Jorge Adelar Finatto
 
flores de magnólia. photo: jfinatto

 
Se tivesse estudado música, seria talvez um violonista razoável, desses que dão concertos caseiros em sonolentas tardes de domingo, quando todos cochilam depois do almoço. Apresentaria peças de Villa-Lobos, Jobim e Gnattali e isso acalentaria seu coração. Não precisava mais pra ser feliz.
 
Mas quando ganhou o primeiro e único violão, percebeu logo que entre ele e as cordas não havia nenhuma intimidade. O simples dedilhar, contudo, produzia sons encantatórios aos seus ouvidos, mas aquilo não era música.
 
Não podia ser violonista. Porém a música nunca o abandonou. Era uma das melhores coisas que havia em sua vida.
 
Aos dez anos decidiu que começaria a escrever. Passou a dedilhar o lápis sobre as linhas do caderno escolar. Era uma forma diversa de música, silenciosa, melancólica e solitária. Um concerto íntimo. Coisas que falavam de perto ao coração.

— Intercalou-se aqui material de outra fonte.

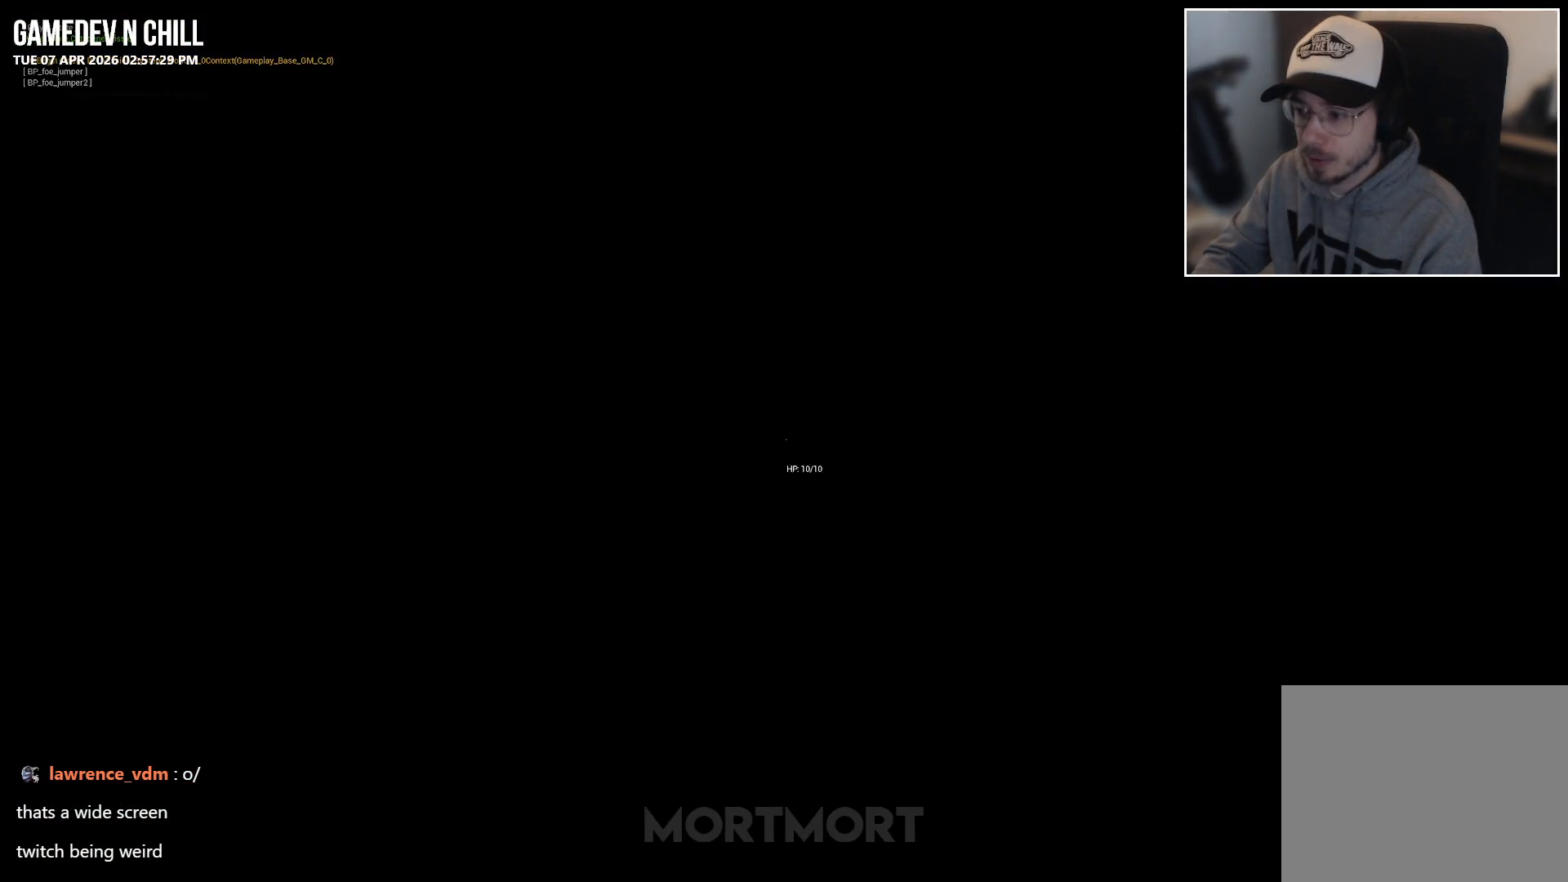
{"buttons": [], "left_stick": "center", "right_stick": "left", "events": [[400, "right_stick", "left"]]}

Escreveu muito durante anos, publicou pouco em livro.
 
O blog virou uma sala de convivência, com exposição de fotografias, trabalho de escrita, divulgação de outros autores, conversas sobre gente, música, pintura, lugares.

Uma memorabília do tempo.

As folhas da magnólia dedilham, no outono, a harpa do vento.